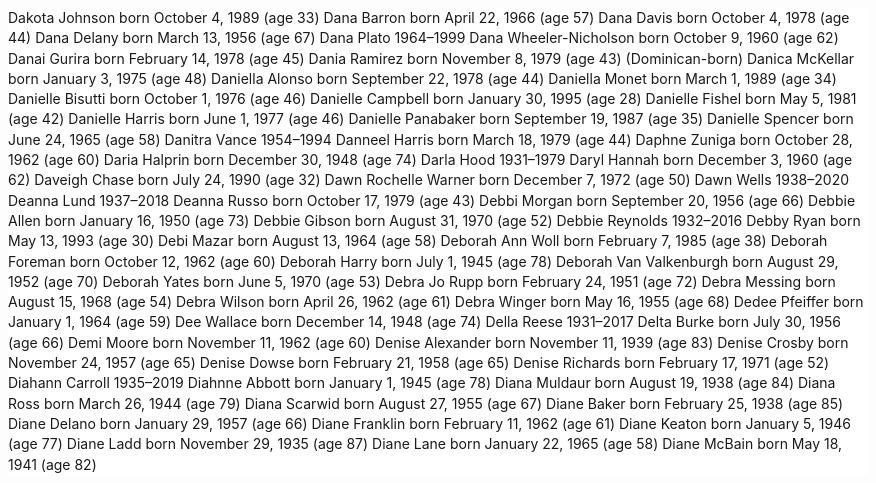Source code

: Dakota Johnson born October 4, 1989 (age 33)
Dana Barron born April 22, 1966 (age 57)
Dana Davis born October 4, 1978 (age 44)
Dana Delany born March 13, 1956 (age 67)
Dana Plato 1964–1999
Dana Wheeler-Nicholson born October 9, 1960 (age 62)
Danai Gurira born February 14, 1978 (age 45)
Dania Ramirez born November 8, 1979 (age 43) (Dominican-born)
Danica McKellar born January 3, 1975 (age 48)
Daniella Alonso born September 22, 1978 (age 44)
Daniella Monet born March 1, 1989 (age 34)
Danielle Bisutti born October 1, 1976 (age 46)
Danielle Campbell born January 30, 1995 (age 28)
Danielle Fishel born May 5, 1981 (age 42)
Danielle Harris born June 1, 1977 (age 46)
Danielle Panabaker born September 19, 1987 (age 35)
Danielle Spencer born June 24, 1965 (age 58)
Danitra Vance 1954–1994
Danneel Harris born March 18, 1979 (age 44)
Daphne Zuniga born October 28, 1962 (age 60)
Daria Halprin born December 30, 1948 (age 74)
Darla Hood 1931–1979
Daryl Hannah born December 3, 1960 (age 62)
Daveigh Chase born July 24, 1990 (age 32)
Dawn Rochelle Warner born December 7, 1972 (age 50)
Dawn Wells 1938–2020
Deanna Lund 1937–2018
Deanna Russo born October 17, 1979 (age 43)
Debbi Morgan born September 20, 1956 (age 66)
Debbie Allen born January 16, 1950 (age 73)
Debbie Gibson born August 31, 1970 (age 52)
Debbie Reynolds 1932–2016
Debby Ryan born May 13, 1993 (age 30)
Debi Mazar born August 13, 1964 (age 58)
Deborah Ann Woll born February 7, 1985 (age 38)
Deborah Foreman born October 12, 1962 (age 60)
Deborah Harry born July 1, 1945 (age 78)
Deborah Van Valkenburgh born August 29, 1952 (age 70)
Deborah Yates born June 5, 1970 (age 53)
Debra Jo Rupp born February 24, 1951 (age 72)
Debra Messing born August 15, 1968 (age 54)
Debra Wilson born April 26, 1962 (age 61)
Debra Winger born May 16, 1955 (age 68)
Dedee Pfeiffer born January 1, 1964 (age 59)
Dee Wallace born December 14, 1948 (age 74)
Della Reese 1931–2017
Delta Burke born July 30, 1956 (age 66)
Demi Moore born November 11, 1962 (age 60)
Denise Alexander born November 11, 1939 (age 83)
Denise Crosby born November 24, 1957 (age 65)
Denise Dowse born February 21, 1958 (age 65)
Denise Richards born February 17, 1971 (age 52)
Diahann Carroll 1935–2019
Diahnne Abbott born January 1, 1945 (age 78)
Diana Muldaur born August 19, 1938 (age 84)
Diana Ross born March 26, 1944 (age 79)
Diana Scarwid born August 27, 1955 (age 67)
Diane Baker born February 25, 1938 (age 85)
Diane Delano born January 29, 1957 (age 66)
Diane Franklin born February 11, 1962 (age 61)
Diane Keaton born January 5, 1946 (age 77)
Diane Ladd born November 29, 1935 (age 87)
Diane Lane born January 22, 1965 (age 58)
Diane McBain born May 18, 1941 (age 82)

**TASK INSTRUCTIONS**
Collect every line in the records that contains the word "September".

**REPLY TO THE TASK**
Daniella Alonso born September 22, 1978 (age 44)
Danielle Panabaker born September 19, 1987 (age 35)
Debbi Morgan born September 20, 1956 (age 66)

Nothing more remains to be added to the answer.